Some of WikiLeaks’s techniques strike me as similar to those of terrorist networks: armies of anonymous volunteer workers; cells of activity, each of which has knowledge of only a limited part of the system so that any compromise is also limited; an individual, mobile, guerrilla style of operation. Hundreds of people work with Assange, but WikiLeaks is more or less synonymous with the 39-year-old Australian, and almost nobody knows where he is until he surfaces for a TED Talk here or a press conference there. The New Yorker magazine calls WikiLeaks “not quite an organisation; it is better described as a media insurgency”.

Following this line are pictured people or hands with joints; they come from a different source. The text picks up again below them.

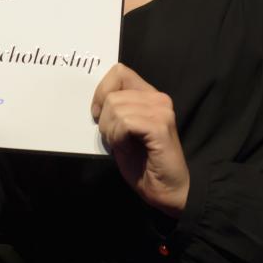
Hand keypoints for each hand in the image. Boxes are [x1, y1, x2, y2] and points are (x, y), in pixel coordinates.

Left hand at [91, 63, 189, 215]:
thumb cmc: (143, 164)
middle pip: (112, 95)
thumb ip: (115, 110)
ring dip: (111, 132)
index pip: (119, 72)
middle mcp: (158, 99)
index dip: (101, 92)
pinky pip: (125, 123)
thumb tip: (96, 101)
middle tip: (116, 139)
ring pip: (115, 109)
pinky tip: (129, 148)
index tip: (98, 115)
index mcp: (149, 96)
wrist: (166, 190)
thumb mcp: (122, 131)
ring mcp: (161, 111)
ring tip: (124, 145)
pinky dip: (118, 138)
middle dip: (105, 121)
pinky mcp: (160, 126)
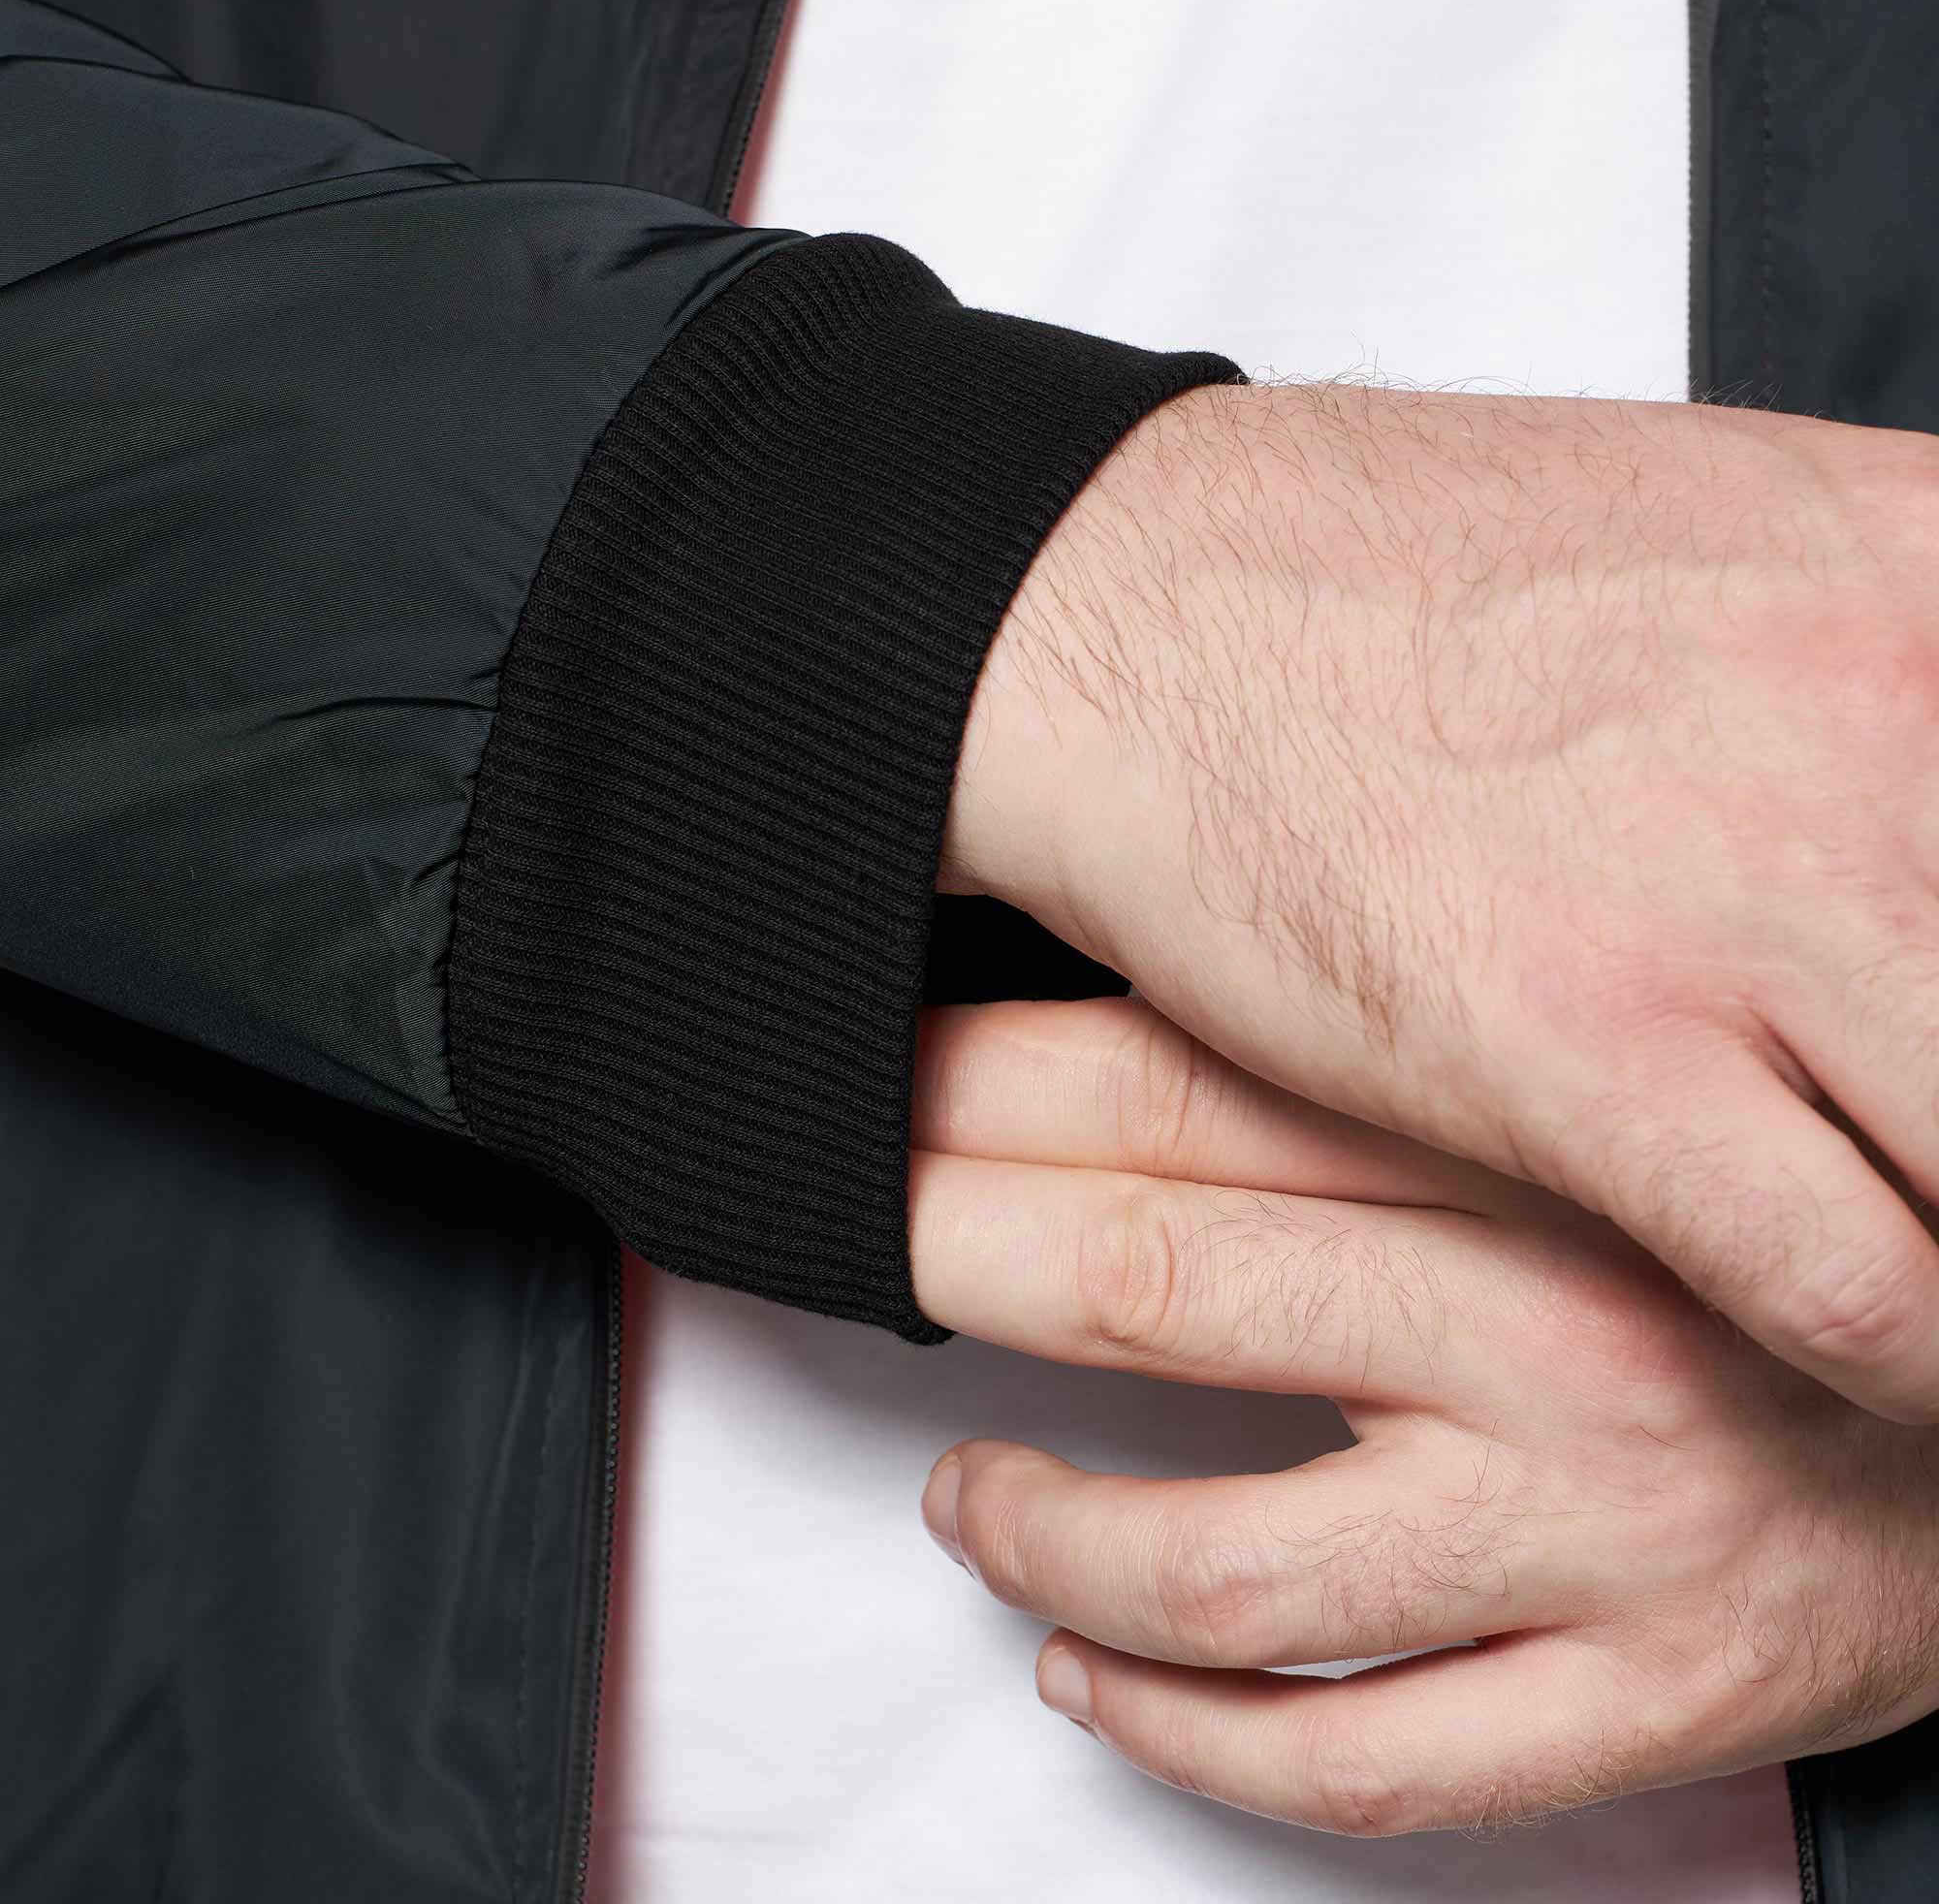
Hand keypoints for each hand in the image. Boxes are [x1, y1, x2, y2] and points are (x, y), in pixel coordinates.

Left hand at [908, 995, 1938, 1832]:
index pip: (1180, 1091)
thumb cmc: (1788, 1221)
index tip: (874, 1082)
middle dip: (957, 1259)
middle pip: (1158, 1283)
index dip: (987, 1088)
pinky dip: (1190, 1736)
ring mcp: (1595, 1532)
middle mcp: (1557, 1329)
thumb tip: (1177, 972)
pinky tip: (1090, 1681)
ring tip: (963, 1498)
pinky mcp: (1655, 1696)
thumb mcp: (1618, 1072)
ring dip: (1044, 1530)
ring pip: (1225, 1566)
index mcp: (1539, 1144)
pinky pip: (1368, 1759)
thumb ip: (1416, 1042)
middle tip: (859, 1240)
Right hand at [941, 381, 1938, 1418]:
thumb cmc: (1381, 584)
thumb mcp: (1726, 543)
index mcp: (1938, 585)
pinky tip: (1884, 1364)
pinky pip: (1854, 1286)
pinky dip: (1905, 1363)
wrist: (1130, 614)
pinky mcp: (1591, 1052)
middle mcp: (1890, 729)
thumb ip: (1905, 661)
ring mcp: (1753, 896)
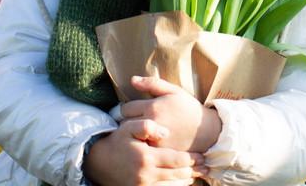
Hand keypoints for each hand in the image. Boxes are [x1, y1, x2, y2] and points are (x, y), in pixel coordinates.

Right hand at [82, 118, 207, 185]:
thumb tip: (165, 132)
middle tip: (206, 167)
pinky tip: (182, 182)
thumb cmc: (118, 141)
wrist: (99, 161)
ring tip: (198, 175)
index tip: (202, 156)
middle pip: (177, 174)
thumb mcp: (129, 127)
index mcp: (146, 157)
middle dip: (193, 170)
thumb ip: (147, 125)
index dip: (192, 159)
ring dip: (186, 180)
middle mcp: (145, 175)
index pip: (176, 160)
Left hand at [120, 76, 222, 152]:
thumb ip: (152, 84)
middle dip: (126, 122)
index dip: (125, 109)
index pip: (125, 109)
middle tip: (130, 123)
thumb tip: (132, 79)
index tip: (129, 111)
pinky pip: (141, 149)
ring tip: (135, 133)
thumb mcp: (173, 91)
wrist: (206, 131)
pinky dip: (140, 146)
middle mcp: (151, 124)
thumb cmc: (188, 108)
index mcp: (153, 107)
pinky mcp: (158, 153)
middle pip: (125, 124)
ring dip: (131, 135)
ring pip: (131, 138)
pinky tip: (144, 143)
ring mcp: (154, 140)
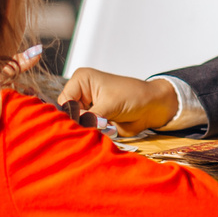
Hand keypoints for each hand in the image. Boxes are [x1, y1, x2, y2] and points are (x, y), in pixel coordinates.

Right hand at [55, 67, 180, 134]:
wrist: (152, 107)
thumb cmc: (134, 96)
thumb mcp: (110, 104)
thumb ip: (91, 117)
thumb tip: (79, 128)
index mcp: (81, 81)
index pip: (65, 102)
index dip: (72, 115)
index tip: (85, 123)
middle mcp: (80, 93)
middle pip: (68, 115)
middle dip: (79, 125)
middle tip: (94, 129)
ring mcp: (87, 108)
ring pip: (76, 125)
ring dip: (87, 131)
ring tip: (102, 130)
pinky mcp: (94, 121)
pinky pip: (86, 132)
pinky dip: (92, 135)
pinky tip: (102, 134)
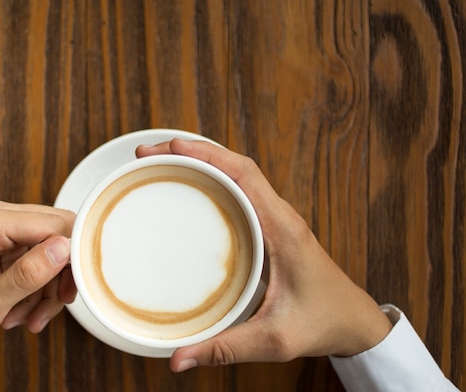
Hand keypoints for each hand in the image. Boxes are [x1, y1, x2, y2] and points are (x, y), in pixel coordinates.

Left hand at [0, 201, 75, 353]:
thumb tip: (65, 248)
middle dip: (60, 276)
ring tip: (28, 317)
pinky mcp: (8, 241)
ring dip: (47, 288)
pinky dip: (38, 288)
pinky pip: (41, 259)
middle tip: (52, 307)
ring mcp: (3, 227)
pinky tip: (21, 310)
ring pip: (54, 250)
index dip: (71, 258)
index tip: (68, 292)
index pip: (55, 225)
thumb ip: (27, 274)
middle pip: (59, 234)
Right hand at [136, 139, 392, 371]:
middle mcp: (280, 215)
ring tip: (164, 161)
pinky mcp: (271, 226)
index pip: (245, 174)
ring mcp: (276, 218)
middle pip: (235, 165)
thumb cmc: (322, 322)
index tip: (173, 147)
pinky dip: (214, 179)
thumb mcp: (274, 340)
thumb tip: (178, 359)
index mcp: (282, 229)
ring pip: (238, 174)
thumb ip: (226, 348)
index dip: (208, 154)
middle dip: (193, 151)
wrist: (353, 321)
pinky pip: (241, 191)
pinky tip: (191, 188)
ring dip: (203, 161)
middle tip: (152, 152)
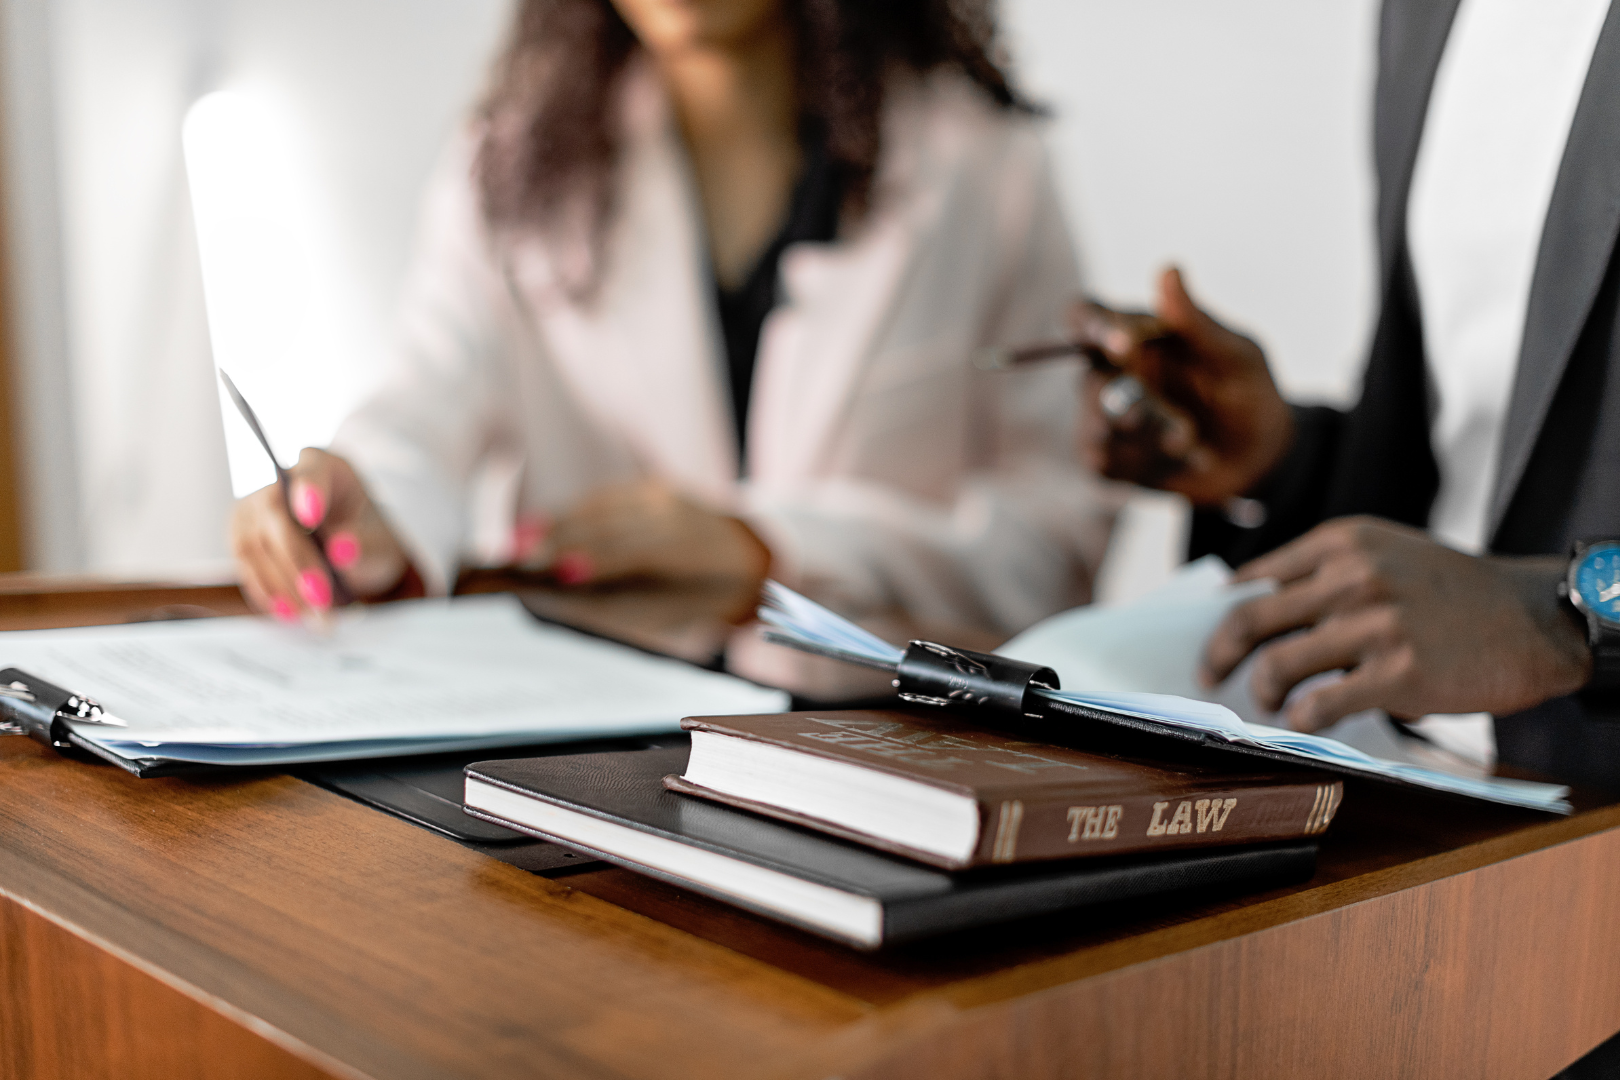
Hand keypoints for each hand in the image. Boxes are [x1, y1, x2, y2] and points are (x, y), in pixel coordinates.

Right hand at [230, 449, 409, 619]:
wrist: (348, 549)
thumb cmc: (366, 537)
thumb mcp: (379, 542)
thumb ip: (365, 545)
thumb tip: (342, 552)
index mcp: (323, 466)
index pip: (310, 472)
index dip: (308, 492)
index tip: (312, 516)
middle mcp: (281, 481)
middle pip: (276, 516)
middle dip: (298, 562)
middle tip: (323, 600)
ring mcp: (254, 508)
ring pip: (255, 545)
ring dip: (283, 586)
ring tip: (315, 617)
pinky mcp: (242, 537)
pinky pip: (245, 565)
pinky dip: (267, 592)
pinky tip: (290, 612)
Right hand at [533, 479, 770, 588]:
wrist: (750, 552)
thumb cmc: (704, 596)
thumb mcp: (674, 612)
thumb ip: (623, 605)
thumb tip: (561, 598)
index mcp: (690, 552)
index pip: (635, 553)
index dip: (595, 560)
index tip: (555, 571)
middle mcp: (677, 515)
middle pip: (610, 525)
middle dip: (561, 540)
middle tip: (517, 557)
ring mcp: (665, 495)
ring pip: (602, 507)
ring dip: (558, 524)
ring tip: (518, 542)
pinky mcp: (654, 486)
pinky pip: (606, 499)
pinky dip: (572, 513)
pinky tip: (544, 526)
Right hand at [1073, 267, 1294, 505]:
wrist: (1260, 459)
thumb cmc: (1249, 394)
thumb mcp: (1236, 356)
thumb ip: (1196, 321)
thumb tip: (1168, 269)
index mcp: (1134, 334)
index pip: (1085, 315)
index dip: (1090, 325)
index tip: (1121, 344)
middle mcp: (1111, 372)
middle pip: (1088, 381)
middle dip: (1137, 406)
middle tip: (1183, 427)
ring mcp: (1105, 417)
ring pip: (1097, 426)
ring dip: (1150, 439)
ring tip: (1191, 443)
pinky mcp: (1109, 459)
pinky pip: (1103, 463)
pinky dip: (1146, 464)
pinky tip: (1181, 461)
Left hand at [1201, 516, 1590, 730]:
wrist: (1532, 618)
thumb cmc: (1450, 592)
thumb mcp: (1385, 553)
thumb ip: (1323, 572)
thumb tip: (1248, 605)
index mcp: (1342, 541)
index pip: (1255, 578)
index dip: (1221, 613)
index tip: (1208, 636)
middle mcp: (1353, 576)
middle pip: (1251, 619)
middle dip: (1219, 653)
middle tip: (1211, 674)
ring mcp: (1375, 624)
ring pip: (1277, 664)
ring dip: (1262, 690)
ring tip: (1268, 702)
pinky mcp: (1398, 672)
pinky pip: (1321, 702)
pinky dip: (1303, 718)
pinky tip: (1306, 721)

And indeed, Assange—a tall, baby-faced, low-voiced, steely-eyed mathematician, physicist and hacker—is an extremist, a crusader for the just individual against the dodgy institution. He despises the cosy mutual back-scratching between journalists and ‘official sources’ that so constrains mainstream reporting. And he takes the fall for the whistleblowers he protects, so, paradoxically, this champion of transparency is paranoid and slippery as an eel himself, living an almost impossibly transient life. In his youth he went through 37 schools as he travelled with his mother; spent days in the wild by himself, has slept in parks and on floors. Today he lives out of a knapsack, sleeps in the houses of friends of friends or in hotels, and constantly changes his phone number and email address. Home is any of four places where he holes up if he falls sick.

WikiLeaks could well be vulnerable to manipulation and abuse itself; but Assange is something of a modern-day hero in a world that has too few. If you hadn’t heard of him before, chances are you’ll hear of him again. I wish him ever-greater paranoia and elusiveness, because I can just see shadowy officials in dark corridors trying to figure out how to get rid of him.

WikiLeaks has an India page. May many more Indians use it, and may many more keep track of it. God knows we could use some help with transparency.